He vowed to ‘act firmly and with zero tolerance’ against law breakers, after it emerged there were at least 715 illegal tourist homes operating in the city.
It comes after a series of protests by locals from organisations such as Sevilla se muere.
Hundreds of people gathered to decry the ‘excesses’ of tourism at the end of June.
The Sevilla se Muere (Sevilla is dying) association unfurled banners in Plaza de Salvador before listing their demands for the City Council.
The group is calling for a ban on new tourist flat licences, which they claim are forcing locals out of the city centre due to plummeting housing stock and soaring rental costs.
Supporters of the group were seen wearing t-shirts reading ‘no to mass tourism’, before a speaker was seen clashing with a nearby bar owner who wanted the demonstrators to move on.

DATA PROVIDED:
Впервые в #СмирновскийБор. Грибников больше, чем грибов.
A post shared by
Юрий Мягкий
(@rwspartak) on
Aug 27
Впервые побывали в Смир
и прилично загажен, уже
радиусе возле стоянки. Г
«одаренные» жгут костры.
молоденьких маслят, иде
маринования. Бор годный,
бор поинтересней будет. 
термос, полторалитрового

PROBLEMS TO SOLVE:
a - Please print all the rows from the Russian post about Smirnovsky Bor word for word, keeping every line as it appears.
b - Proceed with the article on Seville's protests against mass tourism, starting right after its final sentence.
The article on Seville's tourist homes and the rows beneath it have nothing to do with each other.

RESPONSES FOR EACH TASK:
a -
Впервые в #СмирновскийБор. Грибников больше, чем грибов.
A post shared by
Юрий Мягкий
(@rwspartak) on
Aug 27
Впервые побывали в Смир
и прилично загажен, уже
радиусе возле стоянки. Г
«одаренные» жгут костры.
молоденьких маслят, иде
маринования. Бор годный,
бор поинтересней будет. 
термос, полторалитрового

b -
The group said the current tourism model is creating an ‘uncontrolled multiplication of tourist accommodation’ which brings an ‘exorbitant increase in the cost of housing, the deterioration of the historical heritage and, ultimately, the degradation of the city and its transformation into a theme park without soul or true life.’
The number of Airbnb-style properties in Sevilla has increased by at least 32% over the past year.
Sevilla se Muere defines itself as an apolitical citizen initiative that fights for a livable city.
They are one of many similar groups that are popping up across the country.
Most recently, these include Cadiz Resiste, in Cadiz, and Albayzin Habitable in Granada.